[Source data — start]

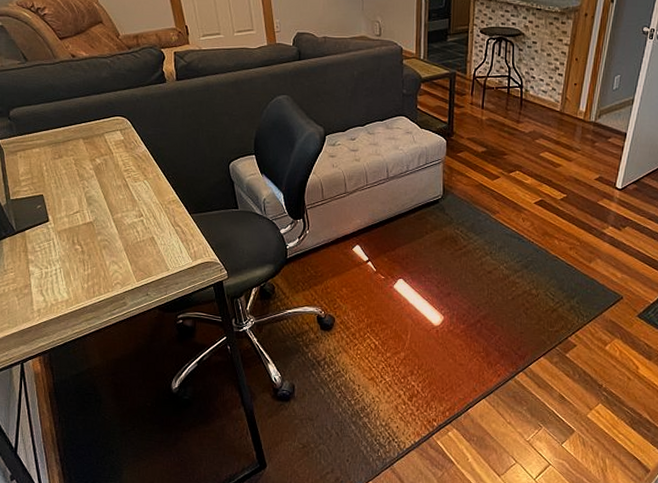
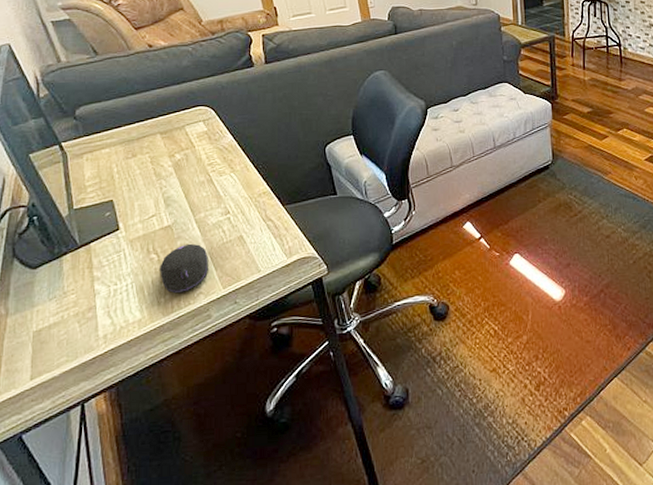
computer mouse: none [83,239,125,282] -> present [160,243,209,294]

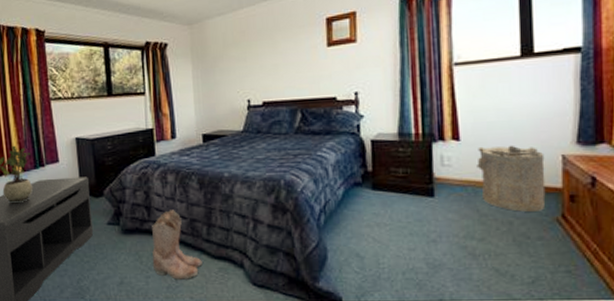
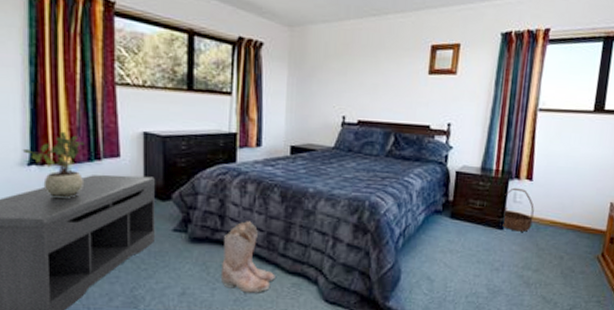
basket: none [429,150,468,198] -> present [500,187,534,232]
laundry hamper: present [477,145,546,212] -> none [542,188,598,249]

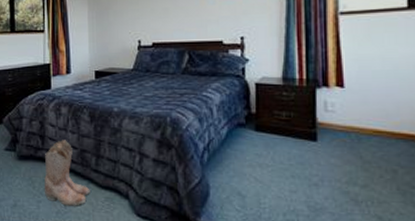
basket: present [500,187,534,232] -> none [312,96,351,143]

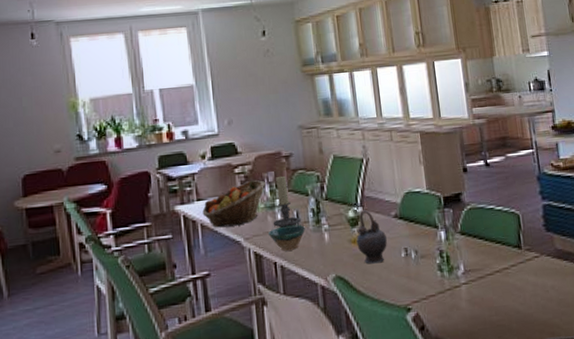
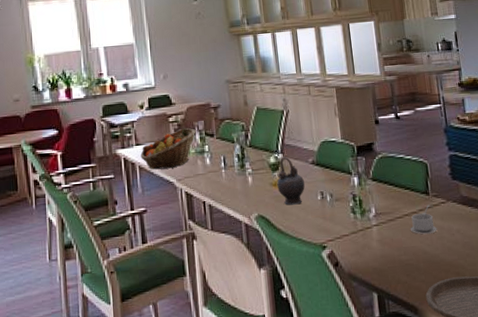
bowl: present [268,224,305,251] -> none [198,168,231,192]
candle holder: present [273,175,301,228] -> none [202,124,227,171]
teacup: none [502,260,531,292] -> present [411,205,437,235]

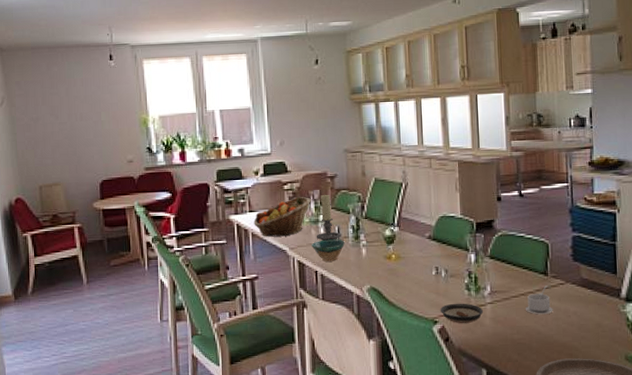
bowl: none [198,168,231,192] -> present [312,239,345,262]
candle holder: none [202,124,227,171] -> present [316,194,341,241]
teapot: present [277,157,305,205] -> none [391,230,420,279]
saucer: none [327,226,370,247] -> present [440,303,484,323]

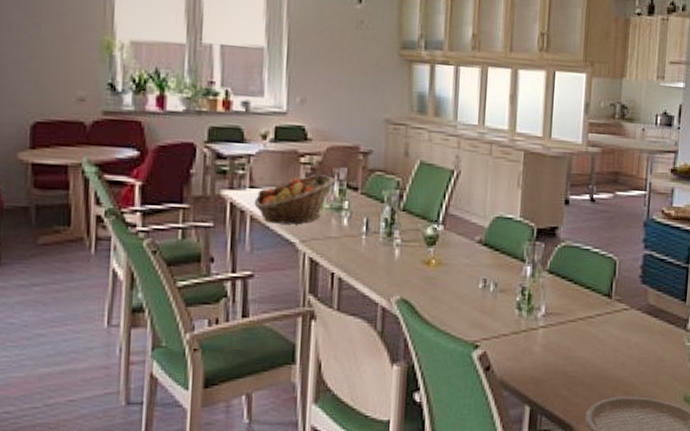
bowl: present [312,239,345,262] -> none [330,233,374,262]
candle holder: present [316,194,341,241] -> none [337,174,370,235]
saucer: present [440,303,484,323] -> none [483,324,535,349]
teacup: present [526,285,553,315] -> none [583,310,613,344]

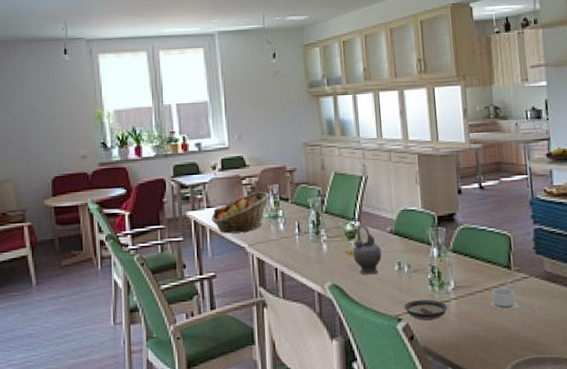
teapot: none [430,229,465,291] -> present [352,224,382,275]
saucer: none [483,324,535,349] -> present [403,299,448,320]
teacup: none [583,310,613,344] -> present [490,279,518,310]

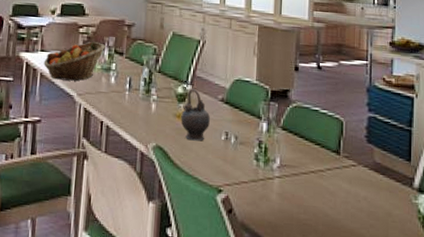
saucer: present [403,299,448,320] -> none [225,172,271,196]
teacup: present [490,279,518,310] -> none [315,165,343,196]

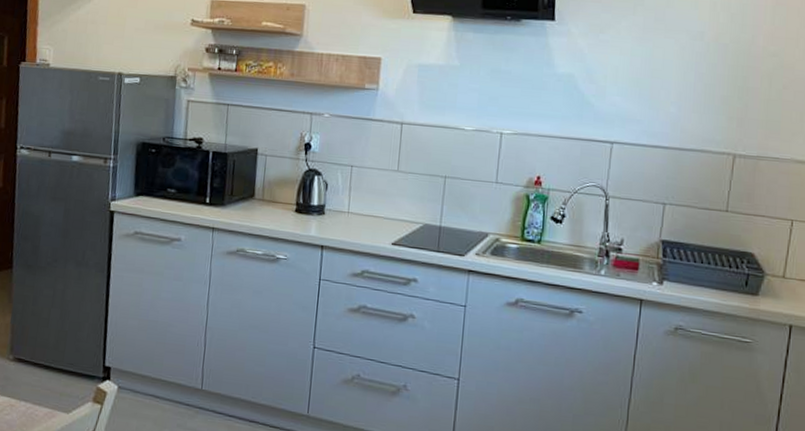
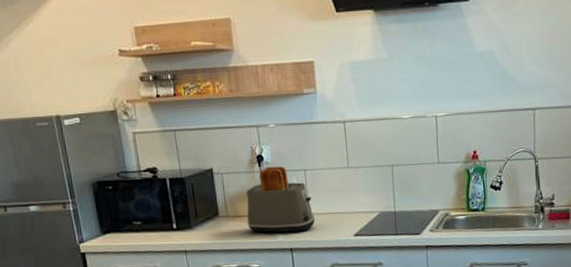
toaster: none [281,156,354,230] -> present [246,166,316,233]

[Source data — finish]

— Assignment —
Copy the material above word for word, images excluded.

— Written answer —
computer mouse: none [83,239,125,282] -> present [160,243,209,294]

basket: none [429,150,468,198] -> present [500,187,534,232]
laundry hamper: present [477,145,546,212] -> none [542,188,598,249]

basket: present [500,187,534,232] -> none [312,96,351,143]

bowl: present [268,224,305,251] -> none [198,168,231,192]
candle holder: present [273,175,301,228] -> none [202,124,227,171]
teacup: none [502,260,531,292] -> present [411,205,437,235]

bowl: none [198,168,231,192] -> present [312,239,345,262]
candle holder: none [202,124,227,171] -> present [316,194,341,241]
teapot: present [277,157,305,205] -> none [391,230,420,279]
saucer: none [327,226,370,247] -> present [440,303,484,323]

bowl: present [312,239,345,262] -> none [330,233,374,262]
candle holder: present [316,194,341,241] -> none [337,174,370,235]
saucer: present [440,303,484,323] -> none [483,324,535,349]
teacup: present [526,285,553,315] -> none [583,310,613,344]

teapot: none [430,229,465,291] -> present [352,224,382,275]
saucer: none [483,324,535,349] -> present [403,299,448,320]
teacup: none [583,310,613,344] -> present [490,279,518,310]

saucer: present [403,299,448,320] -> none [225,172,271,196]
teacup: present [490,279,518,310] -> none [315,165,343,196]

toaster: none [281,156,354,230] -> present [246,166,316,233]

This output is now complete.